For those wanting an affordable super telephoto zoom lens from the Nikon camp, options used to be limited. When third-party makers released cost-effective versions, Nikon stepped up their game with the mouthful of a name, the Nikon AF-S NIKKOR 200-500mm f/5.6E ED VR. Strapped onto a cropped sensor body, the focal length comes out at an impressive 300-750mm.
Add in features like image stabilization and updated optics and this lens could be a great option for going long without costing a fortune. Thus, let’s dig in and see what this lens has to offer.
Firstly, the Nikon AF-S NIKKOR 200-500mm f/5.6E ED VR has a constant aperture which makes it a step ahead of third-party alternatives which generally have variable apertures. This makes the lens faster and more suitable fur use with teleconverters. As for specific features, the lens has been designed with the wildlife, action, and event photographer in mind, at a reasonable price point.
The lens works equally well on FX and DX formats, with a constant f/5.6 aperture for smooth, blurred backgrounds. Focal length is just as important for quality bokeh, which means that longer lengths and constant aperture produce the best results. Vibration Reduction in sport mode aims to give 4.5 stops which is a much-needed item on long telephoto lenses.
The general aperture range on this lens goes from f/5.6-f/32 and houses 19 elements in 12 groups, three ED Glass Elements with two of them being extra-low dispersion lens elements, with a front Super Integrated Coating. Inside are nine rounded diaphragm blades, with all the focusing done internally by an AF-S (Silent Wave Motor). Upfront is a 95mm filter thread and everything weighs in at a chunky 2300g.
Covering such a long focal length means the zoom ring moves with 180 degrees of rotation. Luckily, there is a switch for locking the focal length at 200 or 500mm.

◆ Input data

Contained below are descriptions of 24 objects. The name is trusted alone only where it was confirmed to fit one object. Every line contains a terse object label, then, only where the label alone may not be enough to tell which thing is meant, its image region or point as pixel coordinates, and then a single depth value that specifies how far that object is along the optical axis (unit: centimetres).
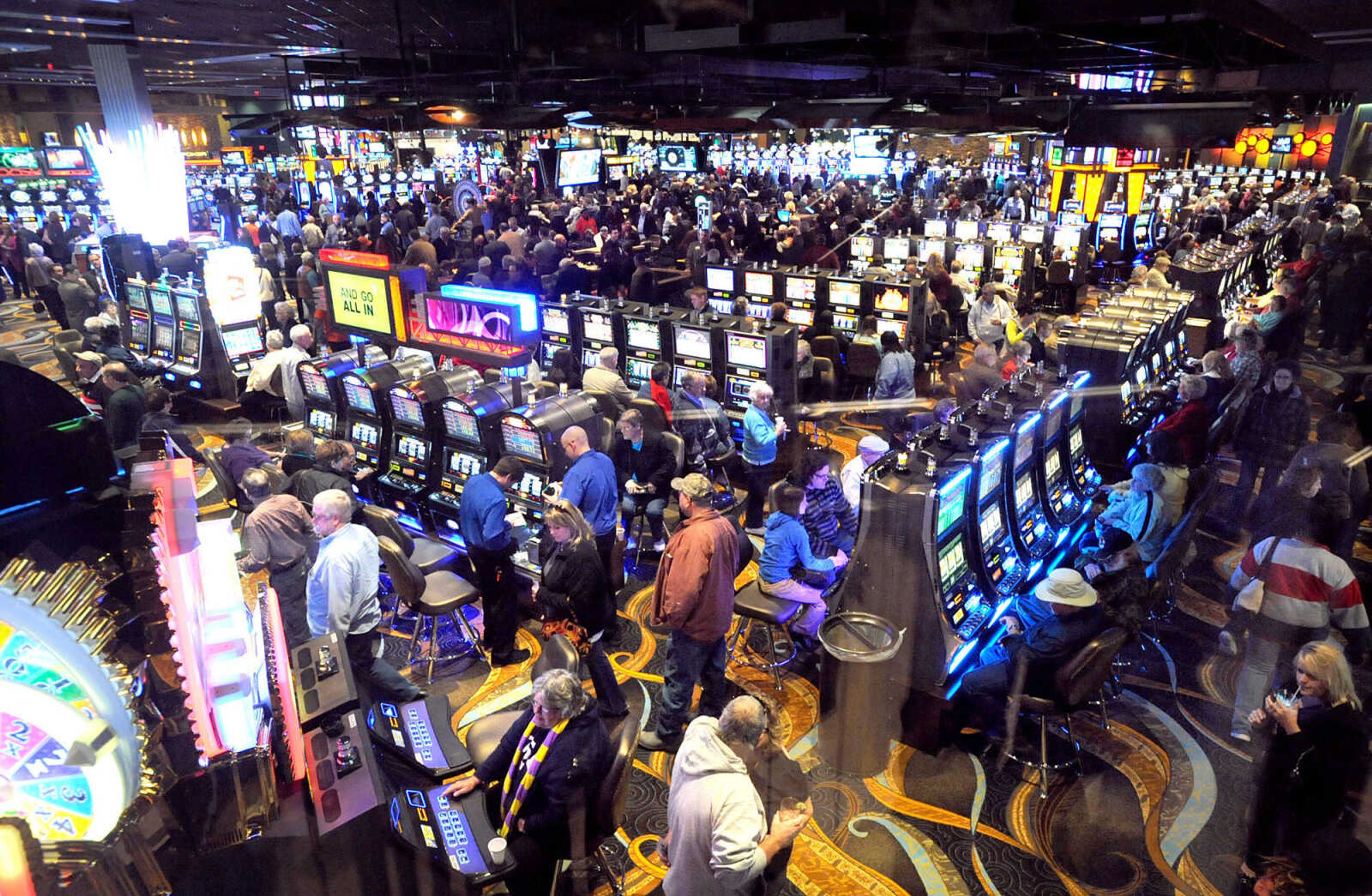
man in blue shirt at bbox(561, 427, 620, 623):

◆ Work instruction A
Name each kind of photographer that the lens review says the lens was designed for.
◆ Work instruction B
Reproduce the lens review word for word, everything from "The general aperture" down to "a chunky 2300g.".

◆ Task answer A
wildlife, action, event

◆ Task answer B
The general aperture range on this lens goes from f/5.6-f/32 and houses 19 elements in 12 groups, three ED Glass Elements with two of them being extra-low dispersion lens elements, with a front Super Integrated Coating. Inside are nine rounded diaphragm blades, with all the focusing done internally by an AF-S (Silent Wave Motor). Upfront is a 95mm filter thread and everything weighs in at a chunky 2300g.